Amoako Boafo: Soul of Black Folks
debut museum solo exhibition for Ghanaian artist Amoako Boafo (b. 1984), one of the most influential artistic voices of his generation. Working primarily in portraiture, Boafo is known for his vibrant use of color and thick, improvisational gestures created by his finger painting technique. His work is actively centered on Black subjectivity, Black joy, the Black gaze, and the complexities of Black life globally.

Leandro Erlich: Seeing Is Not Believing
June 26–Sept. 5, Museum of Fine Arts-Houston, mfah.org
“Seeing Is Not Believing” features two of the acclaimed Argentinean artist’s most iconic immersive room-size installations: “Bâtiment (Façade)” and “Le cabinet du psy (The Psychoanalyst’s Office).” Leandro Erlich’s psychological subversion of the everyday seems to defy the basic laws of physics while challenging your sense of balance, space, and the absolute.
Hugh Hayden: Boogey Men
June 10-Sept. 4, Blaffer Art Museum, blafferartmuseum.org
Formally trained as an architect, Hugh Hayden deploys laborious processes — selecting, carving, fabricating — that result in dynamic, surreal, and critical responses to personal experience and social and cultural issues. Renowned for his use of wood — taking disparate natural species and manipulating them to reveal complex histories and meanings — Hayden crafts intricate metaphors and meditations on experience and memory that question social dynamics and the ever-shifting ecosystem. This show features a suite of monumental new works.
Marfa

John Chamberlain Building
Chinati Foundation, chinati.org
In 1983, the John Chamberlain Building was the first permanent installation opened to the public by Donald Judd in Marfa. Judd transformed three separate warehouse structures into a massive, contiguous space for the display of Chamberlain’s large-scale sculptures.
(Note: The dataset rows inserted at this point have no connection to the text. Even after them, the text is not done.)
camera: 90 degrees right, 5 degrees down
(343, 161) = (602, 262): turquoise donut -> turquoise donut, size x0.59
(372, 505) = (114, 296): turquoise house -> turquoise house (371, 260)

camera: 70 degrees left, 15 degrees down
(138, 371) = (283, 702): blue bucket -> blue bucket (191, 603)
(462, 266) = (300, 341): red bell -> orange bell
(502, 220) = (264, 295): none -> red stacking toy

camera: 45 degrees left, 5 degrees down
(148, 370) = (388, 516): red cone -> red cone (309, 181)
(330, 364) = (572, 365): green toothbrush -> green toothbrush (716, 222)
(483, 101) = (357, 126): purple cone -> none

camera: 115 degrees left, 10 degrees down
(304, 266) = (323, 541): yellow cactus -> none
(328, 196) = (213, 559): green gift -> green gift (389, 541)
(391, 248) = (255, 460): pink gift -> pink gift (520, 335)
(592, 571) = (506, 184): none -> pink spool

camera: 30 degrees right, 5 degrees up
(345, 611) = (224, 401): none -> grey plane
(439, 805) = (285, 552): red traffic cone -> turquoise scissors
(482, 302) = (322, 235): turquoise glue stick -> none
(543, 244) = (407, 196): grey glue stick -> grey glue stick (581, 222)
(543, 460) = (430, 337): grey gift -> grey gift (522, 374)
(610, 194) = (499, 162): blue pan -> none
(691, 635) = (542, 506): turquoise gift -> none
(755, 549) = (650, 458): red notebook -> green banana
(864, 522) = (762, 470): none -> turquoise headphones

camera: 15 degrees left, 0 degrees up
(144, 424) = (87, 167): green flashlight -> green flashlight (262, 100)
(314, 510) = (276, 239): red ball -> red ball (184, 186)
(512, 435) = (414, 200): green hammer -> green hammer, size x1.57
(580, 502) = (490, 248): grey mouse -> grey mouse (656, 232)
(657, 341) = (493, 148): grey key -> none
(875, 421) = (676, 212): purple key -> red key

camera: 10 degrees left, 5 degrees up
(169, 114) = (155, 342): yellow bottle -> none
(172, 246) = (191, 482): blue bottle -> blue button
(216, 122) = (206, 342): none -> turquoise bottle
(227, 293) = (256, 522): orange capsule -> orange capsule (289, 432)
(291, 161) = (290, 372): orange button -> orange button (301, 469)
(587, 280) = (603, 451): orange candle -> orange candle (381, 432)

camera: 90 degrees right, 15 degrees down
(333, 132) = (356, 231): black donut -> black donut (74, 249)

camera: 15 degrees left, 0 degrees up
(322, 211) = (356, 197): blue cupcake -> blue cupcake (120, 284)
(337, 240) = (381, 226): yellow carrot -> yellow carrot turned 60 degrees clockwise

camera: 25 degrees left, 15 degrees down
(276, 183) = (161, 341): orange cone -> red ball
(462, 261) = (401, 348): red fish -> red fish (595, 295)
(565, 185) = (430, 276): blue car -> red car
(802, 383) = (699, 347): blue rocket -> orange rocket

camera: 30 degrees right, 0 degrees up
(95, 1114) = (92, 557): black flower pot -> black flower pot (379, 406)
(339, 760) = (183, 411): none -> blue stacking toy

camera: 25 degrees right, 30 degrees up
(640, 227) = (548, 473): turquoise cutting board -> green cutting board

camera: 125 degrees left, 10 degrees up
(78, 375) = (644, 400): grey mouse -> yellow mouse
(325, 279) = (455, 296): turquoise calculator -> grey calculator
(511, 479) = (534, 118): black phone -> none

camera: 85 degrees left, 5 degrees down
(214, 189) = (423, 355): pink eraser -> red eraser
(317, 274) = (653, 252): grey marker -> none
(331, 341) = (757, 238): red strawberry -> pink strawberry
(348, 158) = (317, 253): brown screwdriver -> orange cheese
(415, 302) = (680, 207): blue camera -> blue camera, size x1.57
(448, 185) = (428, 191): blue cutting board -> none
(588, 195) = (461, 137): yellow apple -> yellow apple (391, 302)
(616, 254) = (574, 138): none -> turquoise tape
After two year renovation, the building re-opened in April. Admission is free through 2022.

The Blessings of the Mystery
If you didn’t catch this engaging exhibition by Carolina Caycedo and David de Rozas last fall while it was at UT’s Visual Art Center, now you can see it at Ballroom Marfa, the organization that commissioned it. In a film and a series of installations, the artists probe issues relating to Indigenous people of West Texas, including environmental activism, land rights, and how information around these matters has migrated and been defined. Wrote Sightlines critic Erin Keever in her review: “Caycedo and de Rozas have helped open up the dialogue and reshape our understanding of Indigenous history in one Texas region.”
San Antonio

Donald Moffett + Nature Cult + The McNay
Through Sept. 11, McNay Art Museum, mcnayart.org
Celebrated painter and San Antonio native Donald Moffett returns to the hometown museum where his encounter with Georges Seurat drawing, “Silhouette de Femme,” profoundly influenced his decision to become an artist. Moffett conceived a presentation of his paintings interwoven with artworks from across the McNay’s modern and contemporary collection along with art, artifacts, and everyday objects from his home.
Also at the McNay, the exhibition “Georgia O’Keeffe and American Modernism” has been extended until Dec. 11. See “Georgia O’Keeffe: Rewarding Curiosity.”

Isaac Julien: True North
Through Jan. 2023, Ruby City, rubycity.org
Isaac Julien’s film installation “True North” is loosely based on the experiences of Matthew Henson (1866–1955), a Black explorer who assisted Robert Peary on his 1909 expedition to locate the northernmost point on the globe. Henson reached true north first, followed by Peary and four Inuit assistants. However upon their return, however, Peary claimed the honor for himself. Julien purposefully excludes Peary from the narrative so that viewers can experience the expedition anew with key figures who were previously erased.